As for a five year goal: We currently are having a hard time keeping up with our current demand for wallets. We will need to expand to be able to fulfill the demand for wallets. After that, I feel that we still haven’t fully realized our potential to watch straps and Apple Watch bands. We will grow our watch band and watch strap audience by getting more competitive on price. We have just re-tooled a very nice design for casual leather belts that I find very compelling. I think there is a large opportunity for us with belts, especially with shell cordovan belts. I have yet to design a shell cordovan belt that I am fully happy with but this will be a big, big one once we figure it out.

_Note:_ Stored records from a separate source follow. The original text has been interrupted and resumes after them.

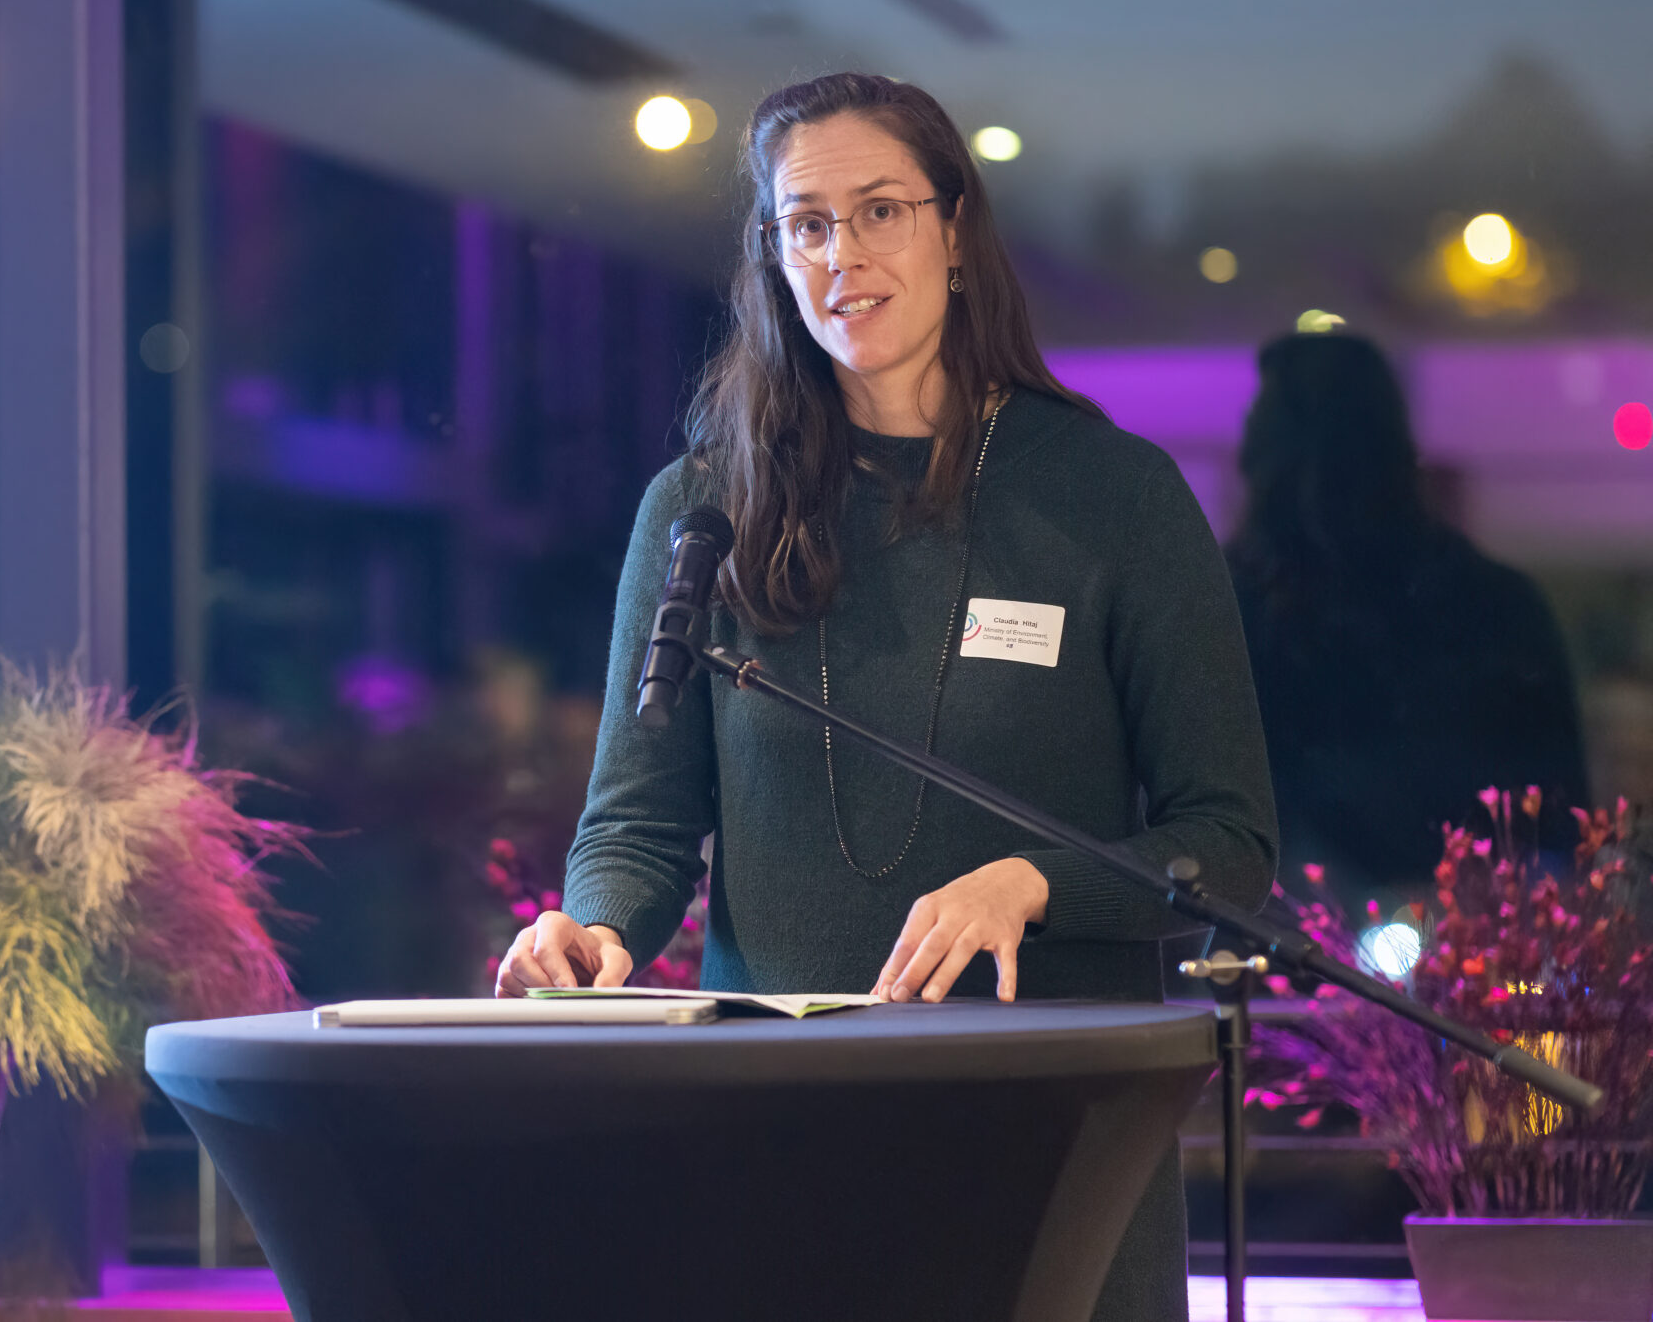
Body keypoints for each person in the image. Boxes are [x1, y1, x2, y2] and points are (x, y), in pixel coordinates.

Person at [494, 72, 1277, 1322]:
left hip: (1053, 1144)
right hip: (784, 1139)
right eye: (805, 223)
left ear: (954, 230)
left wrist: (1033, 883)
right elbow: (638, 821)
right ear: (772, 255)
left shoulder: (1113, 497)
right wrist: (595, 932)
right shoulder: (700, 510)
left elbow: (1228, 847)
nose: (840, 256)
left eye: (878, 211)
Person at [1228, 331, 1584, 891]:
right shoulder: (1497, 601)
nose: (1244, 452)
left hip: (1298, 918)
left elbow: (1555, 807)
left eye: (1257, 430)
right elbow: (1558, 811)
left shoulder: (1234, 608)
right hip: (1459, 919)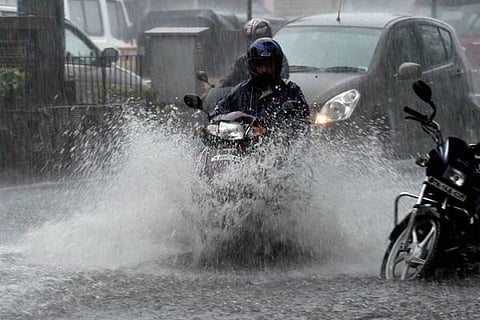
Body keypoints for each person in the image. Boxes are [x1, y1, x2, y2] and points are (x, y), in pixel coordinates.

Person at [212, 37, 310, 136]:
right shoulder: (240, 91)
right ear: (251, 66)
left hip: (278, 146)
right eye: (259, 65)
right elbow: (217, 114)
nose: (264, 70)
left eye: (269, 65)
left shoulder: (291, 90)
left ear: (277, 66)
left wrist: (268, 126)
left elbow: (302, 121)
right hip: (240, 146)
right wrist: (228, 118)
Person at [217, 18, 289, 88]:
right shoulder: (243, 60)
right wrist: (216, 90)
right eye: (250, 39)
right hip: (248, 98)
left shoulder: (278, 57)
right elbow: (230, 79)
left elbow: (282, 77)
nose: (263, 69)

After we realize our full potential with wallets, watch straps, and belts I plan to venture into the world of leather bags and leather tech accessories. The way I see Ashland Leather in 2025 is similar to how Coach was in the 1970-1990s. If you find some Coach products from that time period you will immediately notice the difference in quality from then and now. I really liked their older products with a more naturally finished, aniline leather. I wish they would bring that back. And if they don’t...I will be there to do it for them.
Have you read any good books in the last year?
I have really been into audiobooks recently because I can listen to them while crafting leather, taking photos, and even as a nice bedtime story. I have really been into Malcolm Gladwell again. Back when I was in college The Tipping Point came out and inspired the inception of another local Chicago company: the now-famous Groupon. I was in business school at this time and became interested in him at that point but didn’t read or listen again until recently with the release of Talking to Strangers. I really enjoyed that book and then I picked up Outliers which I enjoyed even more.
I find myself thinking more now about culture, chance, hustle, grit, and just randomness that has put me into a position of owning my own company and, fortunately, being successful at it. Gladwell has given me a small insight into me in “Outliers”.
Advice for other entrepreneurs who might be struggling to grow their business?
I still like my answer from our last interview together. It comes down to philosophy and drives. Why are you starting your business? What can you offer? Do people want it? Are you willing to sacrifice sleep to pursue this? You must have a passion for your project and maintain it (even without results) for a year or more. You will probably lose money. If you aren’t completely driven with a clear path ahead of you, the business will fail. Read books, get inspired, put your head down, and get to work.
If you are looking to start a business please feel free to email me directly. I will be happy to bounce ideas and thoughts back and forth with you. My email address is [email protected]
Are you looking to hire for certain positions right now?
We are not currently hiring at Ashland. But if you have a passion for leather I probably want to help you and hear from you.